As to my freedom, which you say I can have, there is nothing to be gained on that score, as I got my free papers in 1864 from the Provost-Marshal-General of the Department of Nashville. Mandy says she would be afraid to go back without some proof that you were disposed to treat us justly and kindly; and we have concluded to test your sincerity by asking you to send us our wages for the time we served you. This will make us forget and forgive old scores, and rely on your justice and friendship in the future. I served you faithfully for thirty-two years, and Mandy twenty years. At twenty-five dollars a month for me, and two dollars a week for Mandy, our earnings would amount to eleven thousand six hundred and eighty dollars. Add to this the interest for the time our wages have been kept back, and deduct what you paid for our clothing, and three doctor’s visits to me, and pulling a tooth for Mandy, and the balance will show what we are in justice entitled to. Please send the money by Adams’s Express, in care of V. Winters, Esq., Dayton, Ohio. If you fail to pay us for faithful labors in the past, we can have little faith in your promises in the future. We trust the good Maker has opened your eyes to the wrongs which you and your fathers have done to me and my fathers, in making us toil for you for generations without recompense. Here I draw my wages every Saturday night; but in Tennessee there was never any pay-day for the negroes any more than for the horses and cows. Surely there will be a day of reckoning for those who defraud the laborer of his hire.

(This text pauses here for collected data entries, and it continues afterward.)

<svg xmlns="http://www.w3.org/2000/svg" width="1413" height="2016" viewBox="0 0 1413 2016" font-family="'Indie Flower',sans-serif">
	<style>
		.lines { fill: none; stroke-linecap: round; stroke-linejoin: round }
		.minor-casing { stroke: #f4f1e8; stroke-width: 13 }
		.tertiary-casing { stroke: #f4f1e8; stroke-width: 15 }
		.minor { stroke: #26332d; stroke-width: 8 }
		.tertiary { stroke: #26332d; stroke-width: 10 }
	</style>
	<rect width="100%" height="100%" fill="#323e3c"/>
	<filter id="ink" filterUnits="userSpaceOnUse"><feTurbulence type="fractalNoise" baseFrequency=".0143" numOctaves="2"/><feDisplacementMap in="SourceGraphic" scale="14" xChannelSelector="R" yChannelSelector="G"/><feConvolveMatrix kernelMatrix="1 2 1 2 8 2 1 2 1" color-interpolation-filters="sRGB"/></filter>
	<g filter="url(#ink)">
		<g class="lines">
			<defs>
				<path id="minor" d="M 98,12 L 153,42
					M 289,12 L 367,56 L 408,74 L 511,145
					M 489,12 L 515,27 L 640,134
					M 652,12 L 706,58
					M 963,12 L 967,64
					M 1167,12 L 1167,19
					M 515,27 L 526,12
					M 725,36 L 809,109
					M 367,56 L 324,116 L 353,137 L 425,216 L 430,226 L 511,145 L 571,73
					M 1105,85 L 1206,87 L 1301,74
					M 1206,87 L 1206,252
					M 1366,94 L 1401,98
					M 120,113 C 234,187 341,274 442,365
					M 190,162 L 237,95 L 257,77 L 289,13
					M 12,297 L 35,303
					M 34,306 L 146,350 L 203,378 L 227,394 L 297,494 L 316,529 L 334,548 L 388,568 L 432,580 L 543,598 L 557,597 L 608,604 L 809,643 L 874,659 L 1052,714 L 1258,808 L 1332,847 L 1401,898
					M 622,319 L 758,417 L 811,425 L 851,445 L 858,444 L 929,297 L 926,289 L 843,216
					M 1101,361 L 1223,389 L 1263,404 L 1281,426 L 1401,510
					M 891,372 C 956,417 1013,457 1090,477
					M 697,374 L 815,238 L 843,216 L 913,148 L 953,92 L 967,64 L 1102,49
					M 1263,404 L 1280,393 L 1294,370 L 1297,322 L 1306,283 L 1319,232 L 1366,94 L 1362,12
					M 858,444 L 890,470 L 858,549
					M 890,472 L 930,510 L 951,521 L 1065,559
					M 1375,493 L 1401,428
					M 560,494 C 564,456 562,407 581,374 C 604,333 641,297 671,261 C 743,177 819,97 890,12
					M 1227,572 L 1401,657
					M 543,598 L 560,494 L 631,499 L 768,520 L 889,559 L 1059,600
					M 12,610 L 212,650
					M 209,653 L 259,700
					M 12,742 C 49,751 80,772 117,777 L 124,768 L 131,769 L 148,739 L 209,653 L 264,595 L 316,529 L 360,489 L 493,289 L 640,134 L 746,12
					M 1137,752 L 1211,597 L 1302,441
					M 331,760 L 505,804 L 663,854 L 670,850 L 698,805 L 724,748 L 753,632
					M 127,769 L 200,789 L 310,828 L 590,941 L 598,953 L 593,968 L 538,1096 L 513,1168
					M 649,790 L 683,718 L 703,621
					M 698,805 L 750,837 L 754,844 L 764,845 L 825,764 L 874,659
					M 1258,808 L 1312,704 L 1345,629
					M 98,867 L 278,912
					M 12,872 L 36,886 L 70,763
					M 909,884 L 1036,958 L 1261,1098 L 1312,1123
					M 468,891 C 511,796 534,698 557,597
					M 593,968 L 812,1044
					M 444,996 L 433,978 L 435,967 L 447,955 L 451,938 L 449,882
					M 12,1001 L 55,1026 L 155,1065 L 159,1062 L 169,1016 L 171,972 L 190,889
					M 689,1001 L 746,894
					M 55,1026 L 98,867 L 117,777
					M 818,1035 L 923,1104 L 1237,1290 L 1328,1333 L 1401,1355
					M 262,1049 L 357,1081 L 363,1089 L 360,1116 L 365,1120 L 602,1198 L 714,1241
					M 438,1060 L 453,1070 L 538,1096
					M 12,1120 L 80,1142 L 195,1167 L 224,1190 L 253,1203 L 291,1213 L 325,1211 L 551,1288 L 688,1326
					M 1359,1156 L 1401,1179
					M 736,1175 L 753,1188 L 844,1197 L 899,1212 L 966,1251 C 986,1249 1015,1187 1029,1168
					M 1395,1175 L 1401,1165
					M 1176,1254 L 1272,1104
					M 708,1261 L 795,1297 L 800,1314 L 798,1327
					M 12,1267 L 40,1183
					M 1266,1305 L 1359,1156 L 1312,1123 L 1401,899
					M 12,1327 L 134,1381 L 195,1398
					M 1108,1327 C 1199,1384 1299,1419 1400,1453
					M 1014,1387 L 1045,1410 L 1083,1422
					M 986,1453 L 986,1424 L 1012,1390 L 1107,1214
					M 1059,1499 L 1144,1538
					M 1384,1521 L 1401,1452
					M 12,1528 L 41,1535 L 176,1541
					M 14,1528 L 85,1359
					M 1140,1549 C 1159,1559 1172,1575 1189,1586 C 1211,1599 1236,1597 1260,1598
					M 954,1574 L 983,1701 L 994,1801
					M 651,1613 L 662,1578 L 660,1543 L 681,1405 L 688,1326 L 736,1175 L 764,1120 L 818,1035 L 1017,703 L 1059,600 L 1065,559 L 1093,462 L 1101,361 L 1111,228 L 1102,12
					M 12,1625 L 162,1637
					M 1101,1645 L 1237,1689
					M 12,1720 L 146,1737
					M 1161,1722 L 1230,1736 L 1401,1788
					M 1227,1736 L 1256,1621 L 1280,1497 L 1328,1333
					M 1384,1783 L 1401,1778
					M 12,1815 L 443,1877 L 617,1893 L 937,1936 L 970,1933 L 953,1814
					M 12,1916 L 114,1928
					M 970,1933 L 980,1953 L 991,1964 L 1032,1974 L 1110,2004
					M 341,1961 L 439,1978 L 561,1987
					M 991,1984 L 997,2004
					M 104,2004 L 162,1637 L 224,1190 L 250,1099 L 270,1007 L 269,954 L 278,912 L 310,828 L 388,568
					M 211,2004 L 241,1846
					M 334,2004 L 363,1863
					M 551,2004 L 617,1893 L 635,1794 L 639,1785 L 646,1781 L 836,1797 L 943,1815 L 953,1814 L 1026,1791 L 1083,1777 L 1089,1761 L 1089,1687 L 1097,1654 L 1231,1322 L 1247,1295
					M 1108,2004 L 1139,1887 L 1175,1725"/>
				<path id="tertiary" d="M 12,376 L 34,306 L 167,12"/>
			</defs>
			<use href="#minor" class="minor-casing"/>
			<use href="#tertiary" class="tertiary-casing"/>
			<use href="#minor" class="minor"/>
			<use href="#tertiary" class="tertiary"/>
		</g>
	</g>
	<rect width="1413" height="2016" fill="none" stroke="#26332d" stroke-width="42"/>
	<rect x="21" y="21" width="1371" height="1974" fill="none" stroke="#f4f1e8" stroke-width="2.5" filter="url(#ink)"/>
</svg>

In answering this letter, please state if there would be any safety for my Milly and Jane, who are now grown up, and both good-looking girls. You know how it was with poor Matilda and Catherine. I would rather stay here and starve—and die, if it come to that—than have my girls brought to shame by the violence and wickedness of their young masters. You will also please state if there has been any schools opened for the colored children in your neighborhood. The great desire of my life now is to give my children an education, and have them form virtuous habits.
Say howdy to George Carter, and thank him for taking the pistol from you when you were shooting at me.
From your old servant,
Jourdon Anderson.
As a result of this impactful story, Bullseye Glass is funding Betty and her company, “This Little Light: Glass Art Gallery & Shop” with the amount requested by Jourdan Anderson – $11,680. While this is by no means equivalent to its worth in 1865, but it is hoped to be a start to the path of healing. It is through the education of the next generation that the Glass Freedom Project hopes to grow this gesture into something much larger. This project has proven to enrich the children involved with a sense of confidence at creating, as well as growing their curiosity and knowledge in science, history, art, and culture in general. Cultivating the coming generation with a foundation in the arts and glasswork – funded in part by reparations – will help foster a society founded in understanding and community values.